A large-scale automated credential theft campaign has compromised at least 766 hosts across multiple cloud providers and geographies by exploiting the React2Shell vulnerability (CVE-2025-55182) in vulnerable Next.js applications. The attack leverages a framework called NEXUS Listener and automated scripts to extract and exfiltrate sensitive data, including database credentials, AWS and cloud tokens, SSH private keys, API keys, environment secrets, Kubernetes tokens, Docker information, command history, and process data. The exfiltration occurs in chunks via HTTP requests over port 8080 to a command-and-control server running the NEXUS Listener component.

A maintainer of the widely used Axios npm package was targeted in a highly tailored social engineering campaign attributed to North Korean threat actor UNC1069, resulting in the compromise of npm account credentials and the publication of two trojanized versions of Axios (1.14.1 and 0.30.4). Google Threat Intelligence Group (GTIG) attributed the attack to UNC1069 based on the use of WAVESHAPER.V2 and infrastructure overlaps with past activities. The malicious packages were available for roughly three hours and injected a plain-crypto-js dependency that installed a cross-platform RAT, enabling credential theft and downstream compromise. The campaign also targeted additional maintainers, including Pelle Wessman (Mocha framework) and Node.js core contributors, revealing a coordinated effort against high-impact maintainers. The intrusion began with reconnaissance-driven impersonation of a legitimate company founder, engagement via a cloned Slack workspace and Microsoft Teams call, and execution of a fake system update that deployed the RAT. Post-incident, the maintainer reset devices, rotated all credentials, adopted immutable releases, introduced OIDC-based publishing flows, and updated GitHub Actions workflows to mitigate future risks.
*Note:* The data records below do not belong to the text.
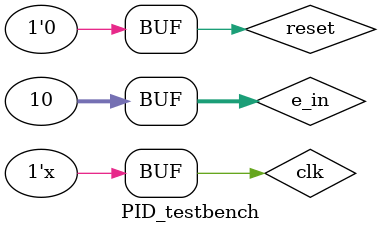
<source format=v>
module PID
(output signed [31:0] u_out, // output
input signed [31:0] e_in, // input
input clk,
input reset,
input [7:0] k1,
input [7:0] k2,
input [7:0] k3);

	//parameter k1=107; // change these values to suit your system
	//parameter k2 = 104;
	//parameter k3 = 2;
	//note:
	//k1 = kp+ki+kd
	//k2 = -kp-2kd (input is positive though)
	//k3 = kd
	
	reg signed [31:0] u_prev;
	reg signed [31:0] e_prev[0:1];
	reg signed [31:0] e_in_buffered;
	
	assign u_out = u_prev + k1*e_in_buffered - k2*e_prev[0] + k3*e_prev[1];

	always @(posedge clk)
	begin
		e_in_buffered <= e_in;
		if (reset == 1) 
		begin
			u_prev <= 0;
			e_prev[0] <= 0;
			e_prev[1] <= 0;
		end
		else 
		begin 
			e_prev[1] <= e_prev[0];
			e_prev[0] <= e_in_buffered;
			u_prev <= u_out;
		end
	end
endmodule 



module PID_testbench;
	reg clk, reset;
	reg [31:0] e_in;
	//reg [7:0] k1;
	//reg [7:0] k2;
	//reg [7:0] k3;
	wire [31:0] u_out;
	
	parameter k1 = 1;
	parameter k2 = 0;
	parameter k3 = 0;
	
	parameter stimDelay = 10;
	
	PID myPID(	u_out,
	e_in,
	clk,
	reset,
	k1,
	k2,
	k3);

	always #1 clk = ~clk;

	initial
	begin
		clk = 0; e_in = 0; reset = 0;
		
		
		#(stimDelay)
		reset = 1;
		#(stimDelay);
		reset = 0;
		
		repeat(10)
		begin
			#(stimDelay) e_in = e_in + 1;
		end
		
		
		#100; //Let simulation finish
	end
endmodule
</source>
A rapidly escalating device code phishing campaign continues to target Microsoft 365 accounts across at least 340 organizations in multiple countries since mid-February 2026, with attacks surging 37.5 times in early 2026 compared to baseline levels at the start of March. The campaign abuses legitimate OAuth device authorization flows to harvest credentials and establish persistent access tokens, primarily via the EvilTokens PhaaS platform and at least 10 other competing phishing kits (e.g., VENOM, DOCUPOLL, SHAREFILE). These attacks now incorporate advanced features such as anti-bot evasion techniques, multi-hop redirect chains leveraging legitimate vendor services, and SaaS-themed lures impersonating business content (e.g., DocuSign, SharePoint, Adobe Acrobat). The EvilTokens platform, sold over Telegram, has democratized device code phishing, enabling low-skilled cybercriminals to execute attacks that grant persistent access to victim accounts, including email, files, Teams data, and SSO impersonation capabilities. The campaign’s global reach extends to at least 10 countries, with sectors including construction, non-profits, real estate, manufacturing, financial services, healthcare, legal, and government being targeted. Mitigation efforts focus on disabling the device code flow via conditional access policies and monitoring for anomalous authentication events.